● PASSAGE SHOWN:
--- begin ---

Sales of industrial buildings in Chester County have
reached levels that haven’t been seen since before the recession.
Demand for these structures, which can range from
warehouse, flex and distribution, is being driven by a combination of low
interest rates enabling companies to buy buildings cheaper than renting them
and economic deals on the properties. Prices for industrial and flex buildings
stood at $100 to $120 a square foot before 2008 but are now trading for $65 to
$70 a square foot, said Bill Wilson of Lieberman Earley & Co., a commercial
real estate brokerage and development firm.
Those factors have meant one thing: “It makes more sense
for these owners to buy for their companies,” Wilson said.
Firms that buy get added tax benefits from owning and the
potential that their properties may increase in value in the future.
It doesn't work for everyone and seldom does a dynamic
such as this emerge when it makes more sense for a tenant to buy rather than
rent a property. The numbers do show that sales have increased. During the
first half of this year, $23 million in sales of flex-warehouse properties took
place, Wilson said. That’s up from $7 million last year and $1.4 million in
2012.

--- end ---

● WRITTEN INSTRUCTION 1: In the article on industrial building sales, what did industrial and flex buildings sell for per square foot before 2008?
● WRITTEN INSTRUCTION 2: Can you carry the article on industrial building sales in Chester County further, picking up after its final sentence?
The entries have no connection to the article on industrial building sales.

● RAW RECORDS:
--- begin ---

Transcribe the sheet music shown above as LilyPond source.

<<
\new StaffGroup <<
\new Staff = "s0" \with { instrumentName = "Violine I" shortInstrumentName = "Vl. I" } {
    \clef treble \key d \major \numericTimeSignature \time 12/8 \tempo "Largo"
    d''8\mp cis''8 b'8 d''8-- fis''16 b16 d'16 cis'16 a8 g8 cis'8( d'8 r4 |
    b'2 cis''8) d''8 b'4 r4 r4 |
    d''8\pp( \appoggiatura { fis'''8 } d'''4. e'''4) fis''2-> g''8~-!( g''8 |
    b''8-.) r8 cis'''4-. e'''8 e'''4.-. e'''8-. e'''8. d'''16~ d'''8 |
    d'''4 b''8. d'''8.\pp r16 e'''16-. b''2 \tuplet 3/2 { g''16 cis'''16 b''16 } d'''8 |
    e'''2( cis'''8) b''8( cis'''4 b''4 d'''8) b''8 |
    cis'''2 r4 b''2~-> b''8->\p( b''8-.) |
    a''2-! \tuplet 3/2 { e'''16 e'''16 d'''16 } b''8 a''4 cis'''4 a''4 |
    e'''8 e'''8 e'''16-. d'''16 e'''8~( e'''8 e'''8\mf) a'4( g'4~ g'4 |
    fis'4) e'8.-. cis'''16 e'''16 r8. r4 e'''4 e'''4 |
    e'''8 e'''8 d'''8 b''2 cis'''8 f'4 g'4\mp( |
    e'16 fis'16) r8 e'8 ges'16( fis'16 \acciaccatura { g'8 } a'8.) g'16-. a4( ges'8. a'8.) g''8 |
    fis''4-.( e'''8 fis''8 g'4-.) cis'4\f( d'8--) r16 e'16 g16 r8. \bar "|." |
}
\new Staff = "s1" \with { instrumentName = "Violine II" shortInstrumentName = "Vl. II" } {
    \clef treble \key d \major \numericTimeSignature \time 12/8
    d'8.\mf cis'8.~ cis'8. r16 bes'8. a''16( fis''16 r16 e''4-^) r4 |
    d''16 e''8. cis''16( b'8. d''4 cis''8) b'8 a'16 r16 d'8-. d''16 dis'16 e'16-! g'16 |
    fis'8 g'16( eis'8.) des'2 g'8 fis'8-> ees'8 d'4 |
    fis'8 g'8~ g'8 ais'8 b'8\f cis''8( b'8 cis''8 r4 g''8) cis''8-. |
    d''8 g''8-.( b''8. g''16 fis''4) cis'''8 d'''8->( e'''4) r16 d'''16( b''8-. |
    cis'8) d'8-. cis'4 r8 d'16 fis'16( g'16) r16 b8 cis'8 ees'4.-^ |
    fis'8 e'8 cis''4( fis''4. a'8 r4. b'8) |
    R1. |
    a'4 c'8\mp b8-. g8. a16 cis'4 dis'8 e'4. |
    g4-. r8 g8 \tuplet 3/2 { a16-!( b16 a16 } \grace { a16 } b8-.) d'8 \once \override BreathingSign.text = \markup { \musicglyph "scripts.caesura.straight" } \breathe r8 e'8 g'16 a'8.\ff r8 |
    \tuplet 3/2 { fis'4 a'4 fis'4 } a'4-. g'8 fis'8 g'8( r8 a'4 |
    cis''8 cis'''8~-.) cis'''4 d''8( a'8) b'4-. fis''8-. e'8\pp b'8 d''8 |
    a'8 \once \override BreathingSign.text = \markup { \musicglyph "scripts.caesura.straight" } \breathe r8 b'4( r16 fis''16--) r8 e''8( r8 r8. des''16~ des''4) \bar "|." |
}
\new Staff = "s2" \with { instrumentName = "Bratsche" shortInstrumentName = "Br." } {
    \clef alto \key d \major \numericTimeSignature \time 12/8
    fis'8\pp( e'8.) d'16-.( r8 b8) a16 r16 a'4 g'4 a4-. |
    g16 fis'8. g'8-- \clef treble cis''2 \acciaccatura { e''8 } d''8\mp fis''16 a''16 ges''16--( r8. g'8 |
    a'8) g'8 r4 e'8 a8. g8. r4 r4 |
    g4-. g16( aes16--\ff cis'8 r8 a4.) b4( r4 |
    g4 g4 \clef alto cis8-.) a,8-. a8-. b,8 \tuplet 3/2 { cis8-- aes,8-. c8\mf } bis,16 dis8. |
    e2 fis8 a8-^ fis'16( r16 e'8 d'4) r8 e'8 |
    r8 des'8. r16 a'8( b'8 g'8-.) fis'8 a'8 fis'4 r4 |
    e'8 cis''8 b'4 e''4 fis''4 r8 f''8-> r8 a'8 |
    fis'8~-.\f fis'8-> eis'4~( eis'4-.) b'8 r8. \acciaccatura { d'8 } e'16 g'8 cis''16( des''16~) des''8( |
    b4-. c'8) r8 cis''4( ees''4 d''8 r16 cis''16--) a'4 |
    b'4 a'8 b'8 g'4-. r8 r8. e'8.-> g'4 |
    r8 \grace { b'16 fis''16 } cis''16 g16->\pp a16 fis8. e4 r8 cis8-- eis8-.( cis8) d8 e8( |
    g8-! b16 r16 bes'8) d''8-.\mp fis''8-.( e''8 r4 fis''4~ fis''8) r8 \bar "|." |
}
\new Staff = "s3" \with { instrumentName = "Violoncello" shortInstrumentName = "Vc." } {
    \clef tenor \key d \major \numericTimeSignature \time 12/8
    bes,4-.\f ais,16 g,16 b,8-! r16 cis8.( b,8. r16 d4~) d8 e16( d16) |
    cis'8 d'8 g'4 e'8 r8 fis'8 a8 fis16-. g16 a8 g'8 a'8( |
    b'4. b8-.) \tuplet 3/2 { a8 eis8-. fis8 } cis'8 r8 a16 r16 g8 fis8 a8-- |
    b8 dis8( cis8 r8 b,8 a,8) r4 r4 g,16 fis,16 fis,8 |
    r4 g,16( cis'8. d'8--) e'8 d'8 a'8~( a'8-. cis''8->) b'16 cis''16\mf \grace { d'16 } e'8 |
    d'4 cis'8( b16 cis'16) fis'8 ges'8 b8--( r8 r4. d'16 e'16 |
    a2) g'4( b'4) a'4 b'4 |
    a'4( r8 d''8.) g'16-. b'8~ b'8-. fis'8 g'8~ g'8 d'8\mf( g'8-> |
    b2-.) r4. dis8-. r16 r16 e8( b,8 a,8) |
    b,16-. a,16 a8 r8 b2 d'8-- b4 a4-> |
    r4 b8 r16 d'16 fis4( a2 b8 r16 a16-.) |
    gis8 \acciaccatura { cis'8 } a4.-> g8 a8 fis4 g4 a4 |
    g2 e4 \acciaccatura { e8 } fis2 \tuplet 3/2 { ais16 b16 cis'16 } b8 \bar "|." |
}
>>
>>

--- end ---

● TASK ANSWER 1: $100 to $120 a square foot.

● TASK ANSWER 2:
A majority of those transactions were made by firms
buying for themselves. Some properties bought by companies for their own use
include:
424 Creamery Way, a 27,000-square-foot building in Exton,
Pa., bought by Liberty Tools.
264 Welsh Pool Road, a 10,600-square-foot building in
Exton, bought by Taylor Products.
757 Springdale Blvd., a 24,300-square-foot building in
Exton, acquired by Brian’s House.
200 Philips Road, a 7,150-square-foot building in Exton
bought by Bala Builders.
The trend to buying has meant some of the better
properties have been scooped up leaving some of the less desirable ones to
linger on the market, said Phil Earley, who is also with Lieberman Earley. Some
of these buildings have even been challenging to lease for a range of reasons
including not having the right office-to-warehouse ratio or the configuration
of the building just doesn’t work for a firm’s operations.
Next up? Build to suits.
“We’re just starting to see those come back,” Earley
said.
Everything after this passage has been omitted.